Washington D.C. – Today in a hearing of the Subcommittee on Research and Technology, National Science Foundation (NSF) Director France Córdova declared her support for a legislative effort to promote a “national interest standard” for taxpayer-funded research grants that is aligned with the original 1950 legislation that created the NSF. The hearing also focused broadly on the fiscal year 2016 budget proposals for NSF and the National Institute of Standards and Technology (NIST).
Chairman Lamar Smith (R-Texas): “Our challenge is to set funding priorities that ensure America remains first in the global marketplace of ideas and products, without misusing the American people’s hard-earned tax dollars. I applaud the efforts by NSF to improve transparency and accountability. It appears the new NSF policy parallels a significant provision of the FIRST Act approved by this Committee last fall.”

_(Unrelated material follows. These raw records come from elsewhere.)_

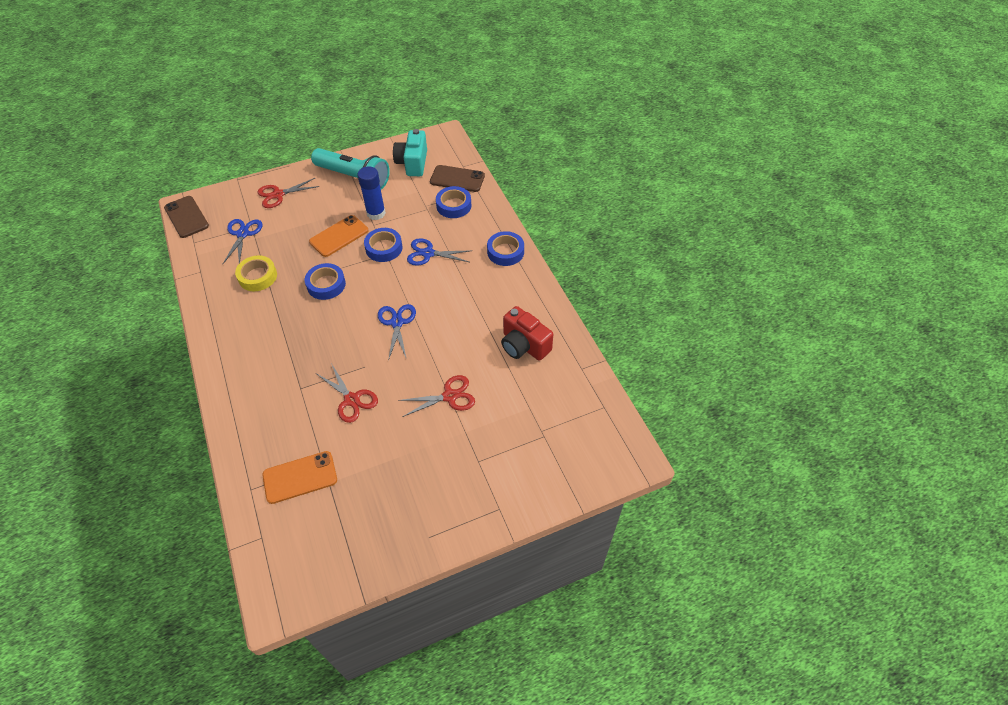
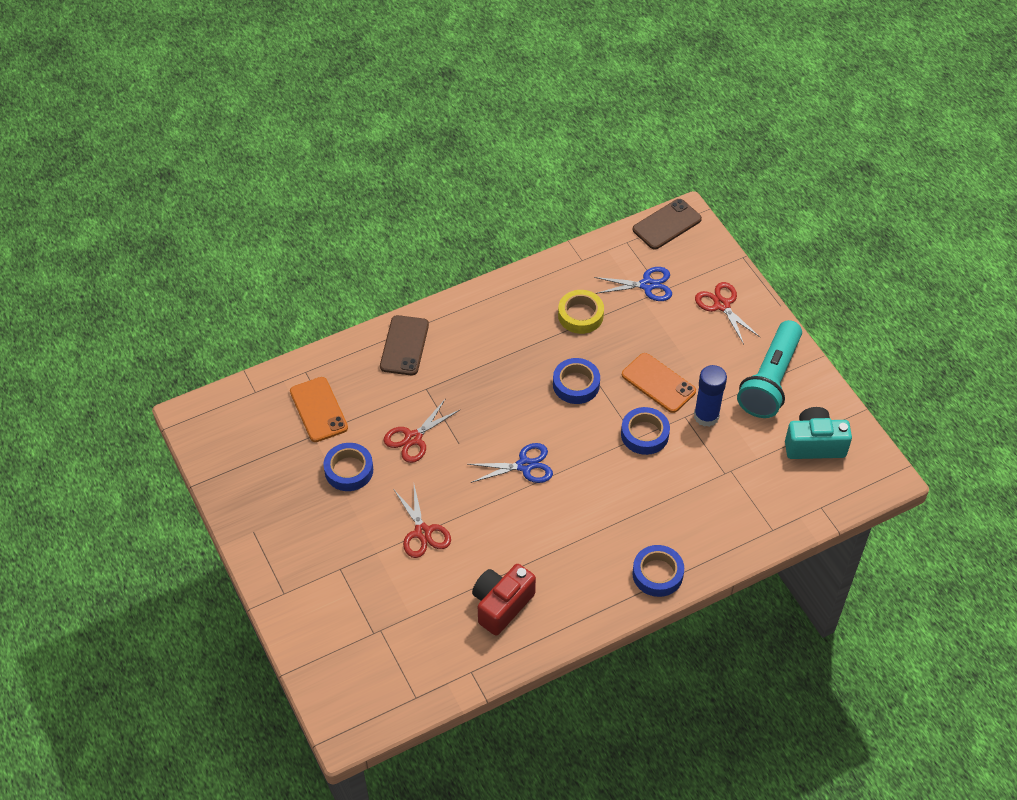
camera: 85 degrees right, 0 degrees up
blue scissors [407,238,472,266] -> none
brown phone [430,165,485,192] -> brown phone moved to [380,315,429,375]
blue tape [436,186,471,218] -> blue tape moved to [323,443,373,491]

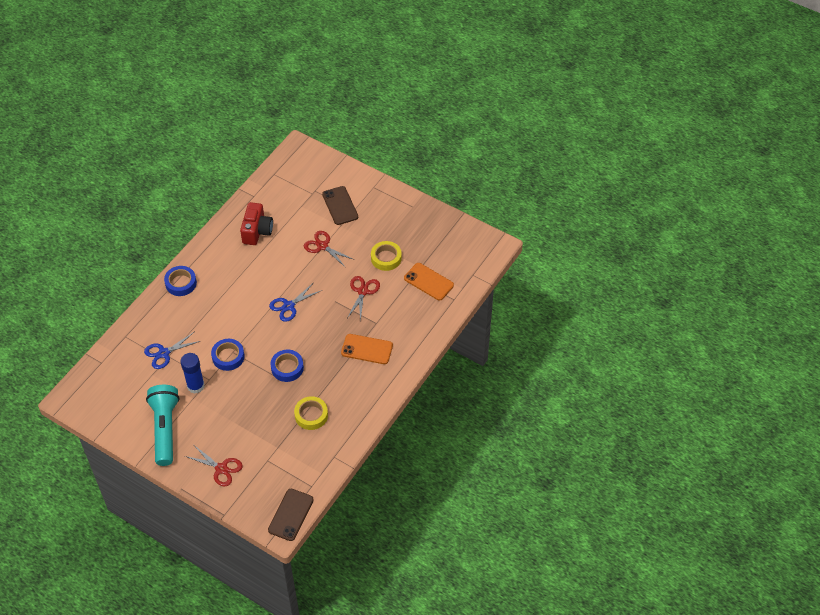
camera: 150 degrees right, 0 degrees up
blue tape [323,443,373,491] -> yellow tape [371,241,402,271]
brown phone [380,315,429,375] -> brown phone moved to [322,186,358,225]
blue scissors [594,267,672,301] -> blue scissors moved to [144,332,200,369]
orange phone [622,353,696,413] -> orange phone moved to [341,334,393,364]
turquoise camera [785,407,852,459] -> none

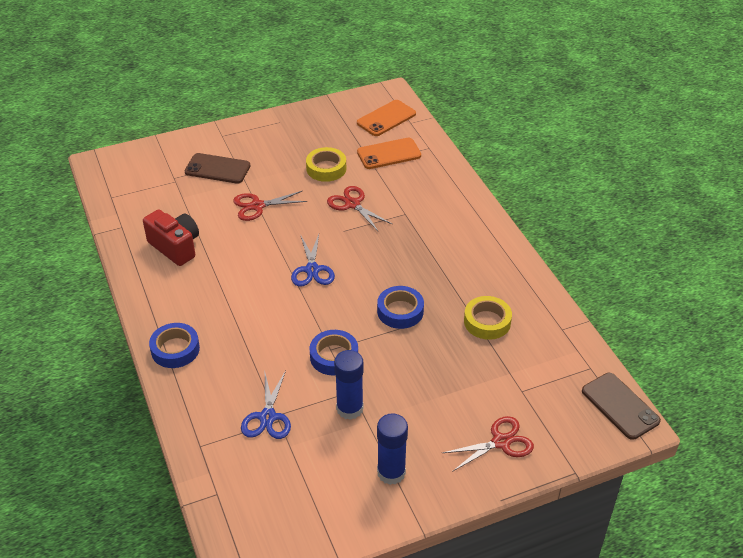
camera: 55 degrees left, 10 degrees down
turquoise flashlight [146,385,180,466] -> blue glue stick [377,413,408,485]
orange phone [341,334,393,364] -> orange phone moved to [357,100,416,136]

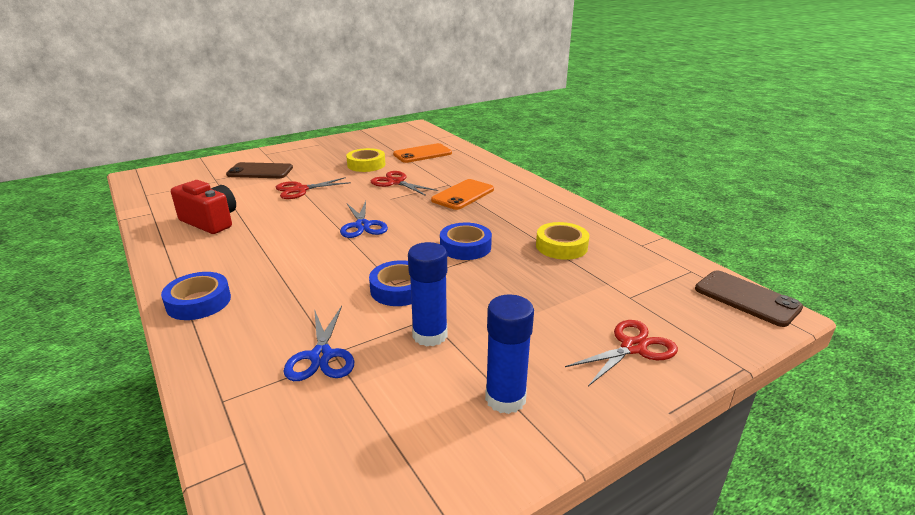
camera: 10 degrees left, 15 degrees down
orange phone [357,100,416,136] -> orange phone moved to [431,179,494,210]

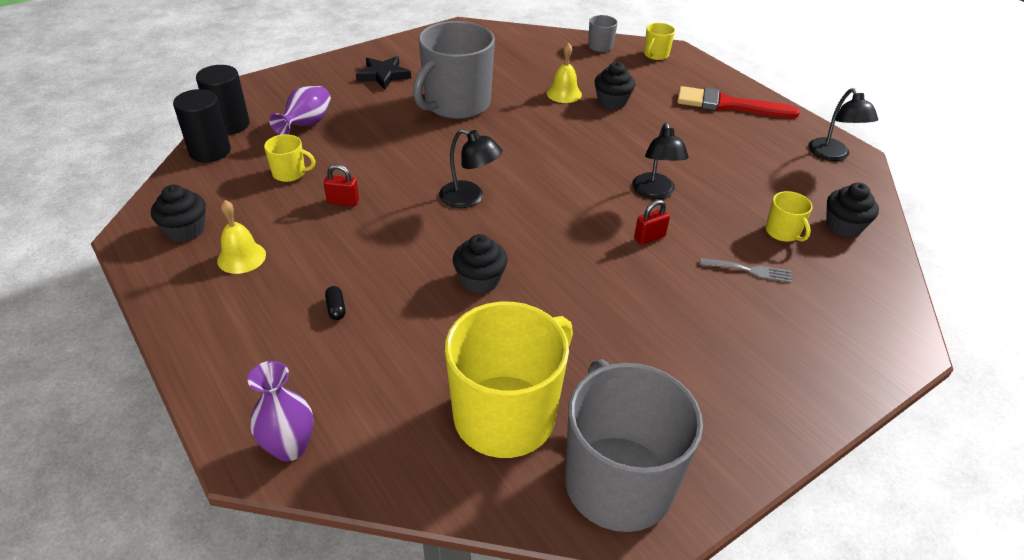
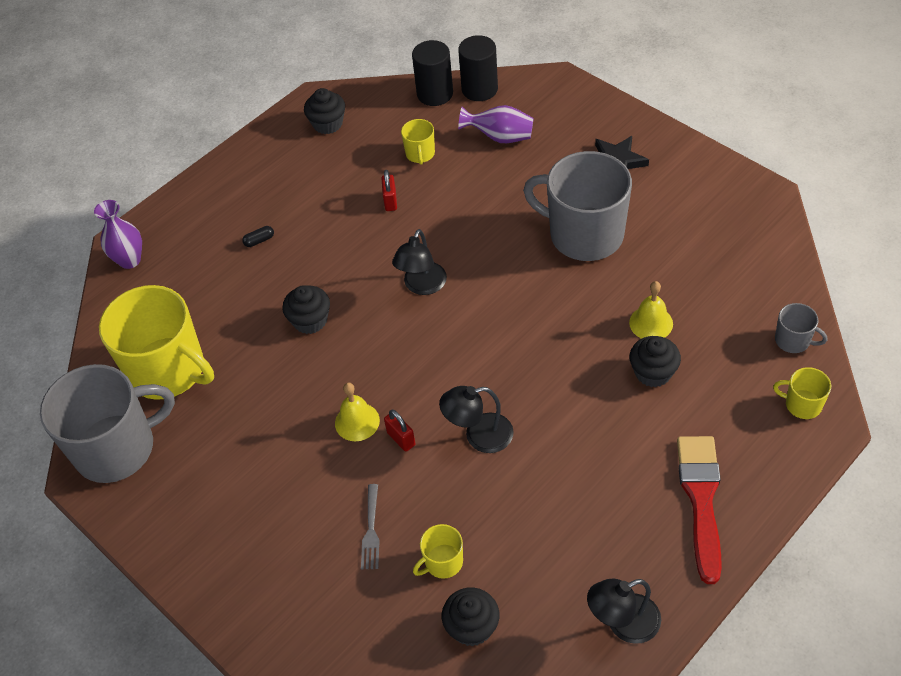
camera: 85 degrees right, 10 degrees up
yellow bell [217,200,266,274] -> yellow bell moved to [335,383,380,441]

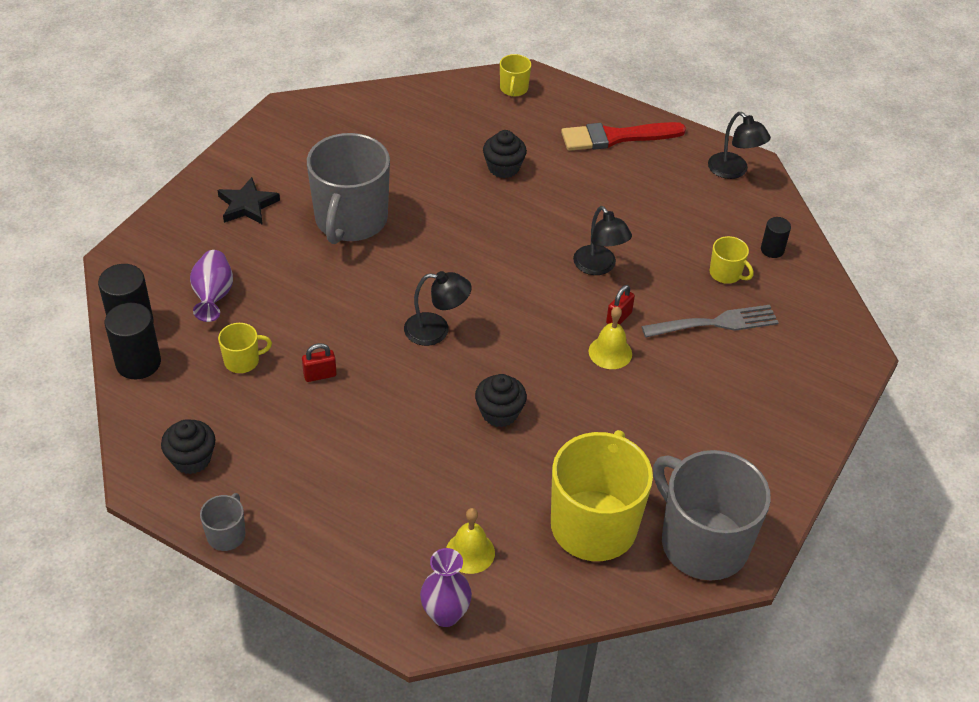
camera: 110 degrees left, 5 degrees down
black capsule [242,226,274,247] -> none
grey fork [361,484,380,570] -> grey fork [642,305,779,338], size x1.66
black cupcake [442,587,500,647] -> black cylinder [761,217,791,258]
yellow bell [629,281,673,339] -> yellow bell moved to [446,508,495,574]
grey mug [775,303,827,353] -> grey mug moved to [200,493,245,551]

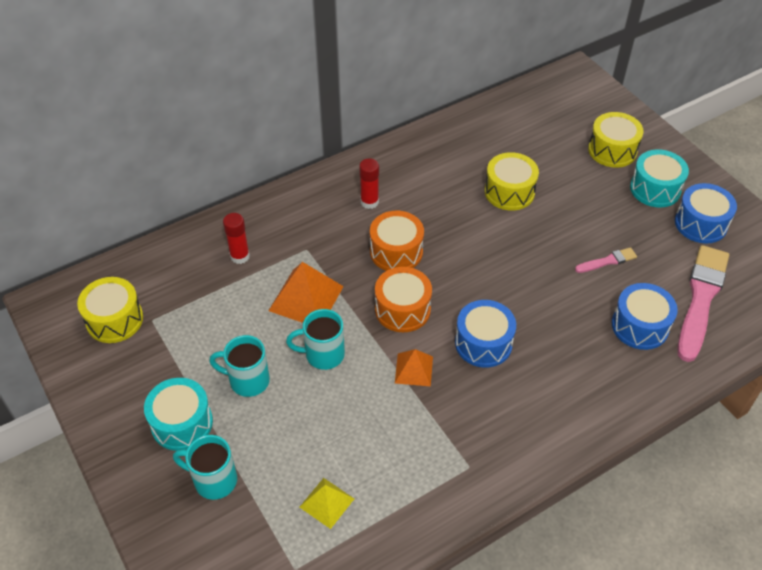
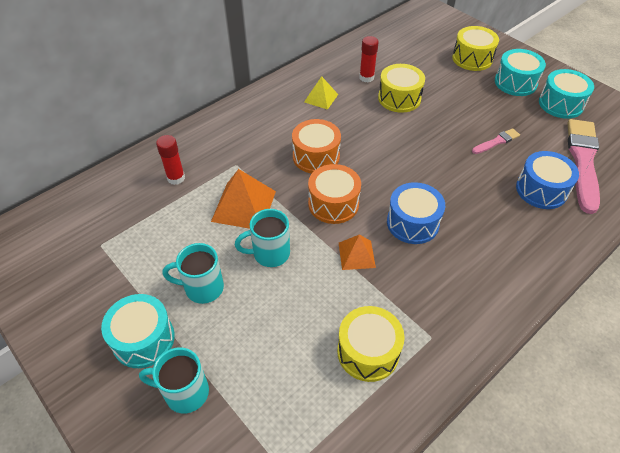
camera: 10 degrees left, 0 degrees up
yellow drum [77,277,143,343] -> yellow drum moved to [337,306,405,382]
yellow pyramid [300,478,354,529] -> yellow pyramid moved to [304,76,338,110]
red glue stick [359,158,379,209] -> red glue stick moved to [359,36,379,82]
blue drum [675,183,737,243] -> turquoise drum [539,69,594,119]

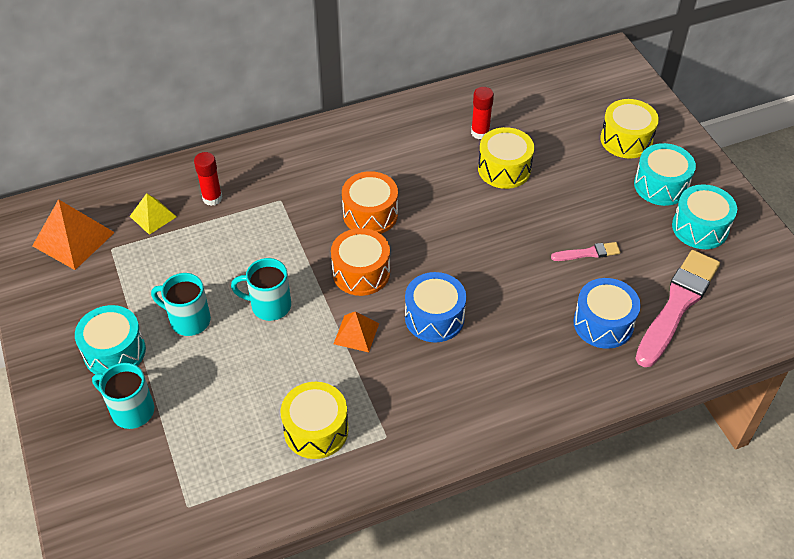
camera: 20 degrees right, 0 degrees up
orange pyramid [211,169,276,229] -> orange pyramid moved to [32,199,115,270]
yellow pyramid [304,76,338,110] -> yellow pyramid moved to [130,193,177,235]

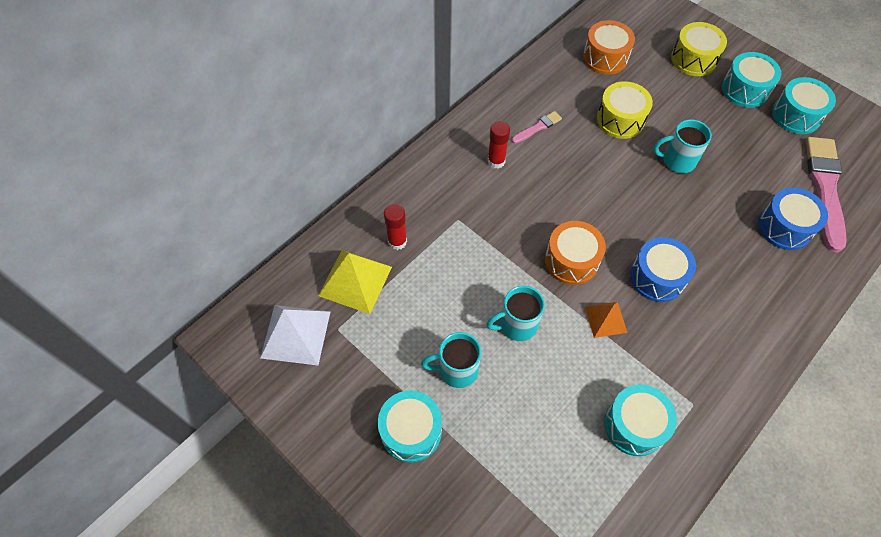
camera: 25 degrees left, 10 degrees up
orange pyramid [32,199,115,270] -> white pyramid [260,305,330,366]
turquoise mug [92,363,154,429] -> turquoise mug moved to [653,119,712,173]
yellow pyramid [130,193,177,235] -> yellow pyramid [318,250,392,314], size x1.68
yellow drum [281,382,349,459] -> turquoise drum [604,384,677,456]
orange drum [342,171,398,234] -> orange drum moved to [583,20,635,75]
red glue stick [471,87,494,139] -> red glue stick moved to [488,121,510,169]
pink brush [551,242,620,261] -> pink brush moved to [512,111,562,144]

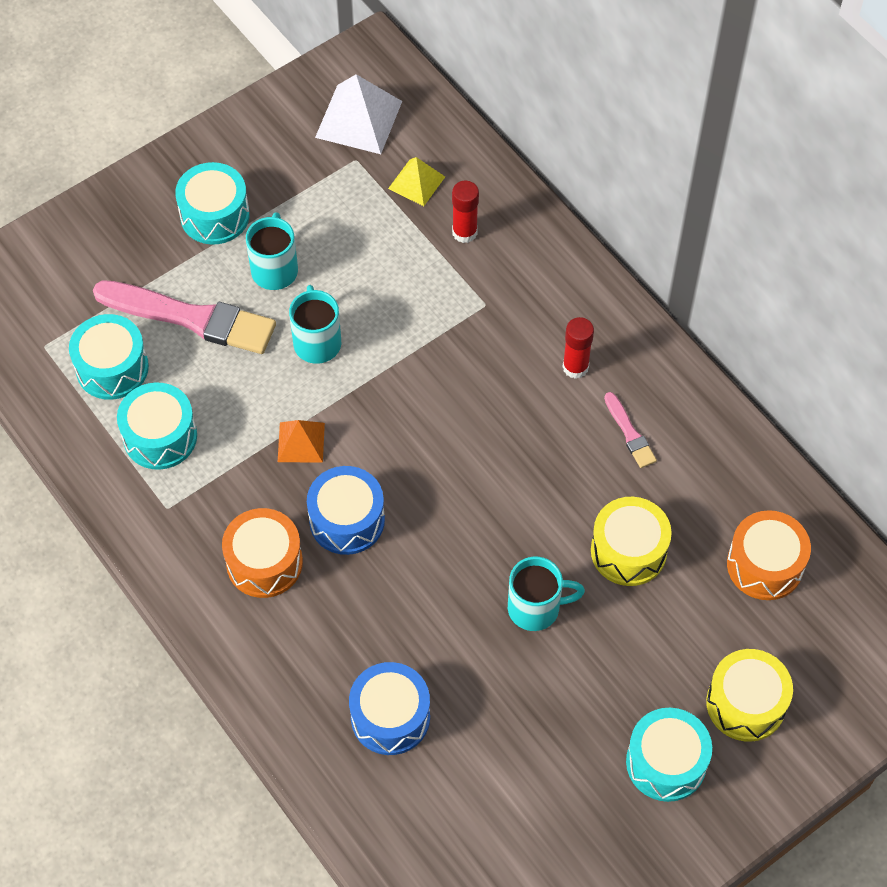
camera: 100 degrees right, 0 degrees up
yellow pyramid [318,250,392,314] -> yellow pyramid [388,157,445,206], size x0.60
orange drum [545,221,606,285] -> orange drum moved to [222,508,303,598]
turquoise mug [653,119,712,173] -> turquoise mug turned 75 degrees clockwise [508,557,585,631]
turquoise drum [772,77,836,134] -> turquoise drum moved to [69,314,149,400]
pink brush [806,137,846,252] -> pink brush moved to [93,280,276,354]

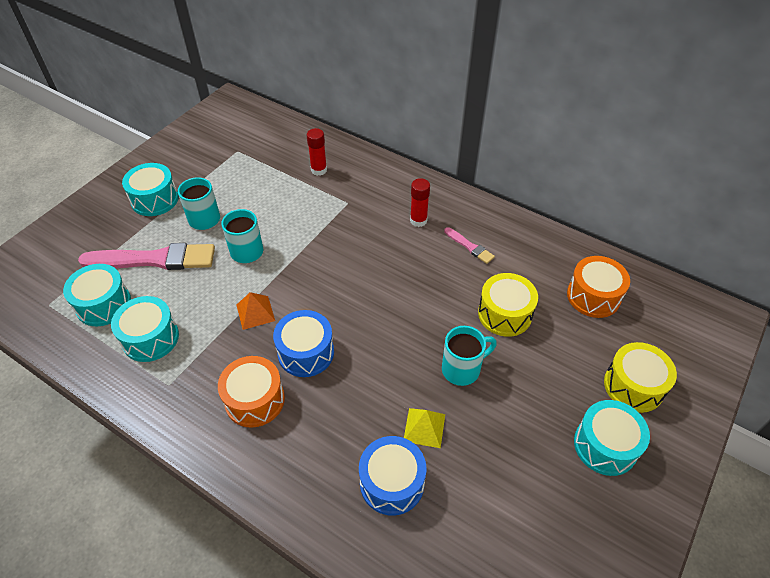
camera: 20 degrees left, 10 degrees down
white pyramid [315,74,402,154] -> none
yellow pyramid [388,157,445,206] -> yellow pyramid moved to [404,408,445,448]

The FIRST Act provision would require NSF to publish a justification for each funded grant that sets forth the project’s scientific merit and national interest. NSF’s new policy acknowledges the need for agency to communicate clearly and in non-technical terms when the agency describes the research projects it funds. The new policy also emphasizes that the title and abstract for each funded grant should act as the public justification for NSF funding.
In a question posed to Dr. Córdova, Chairman Smith asked if she supported a legislative effort that would create a “national interest standard” for taxpayer-funded research grants. Dr. Córdova said the national interest provision in the FIRST Act is “very similar and compatible with NSF’s internal guidelines.”
Research and Technology Subcommittee Chairwoman Barbara Comstock (R-Va.): “Basic research is about good jobs and a secure future. We want to be strong advocates for federal support of basic research that advances science in the national interest. But in this budget environment, just maintaining the current level of basic research support is a big challenge. We have a constitutional obligation and a responsibility to ensure every dollar allocated for scientific research is spent as effectively and efficiently as possible.
“This Committee has a long, bipartisan record of support for NIST and its contributions to research and development. Just last year the House passed a bipartisan reauthorization of the Institute. But a 30 percent increase will be difficult to achieve and would require significant changes in other areas.”
The fiscal year 2016 budget request for NSF totals $7.7 billion, an increase of five percent over the fiscal year 2015 enacted level. The fiscal year 2016 budget request for NIST totals $1.1 billion, an increase of $255 million or almost 30 percent from the fiscal year 2015 enacted level. The requested increase at NIST would be devoted in large part to bolster advanced manufacturing initiatives.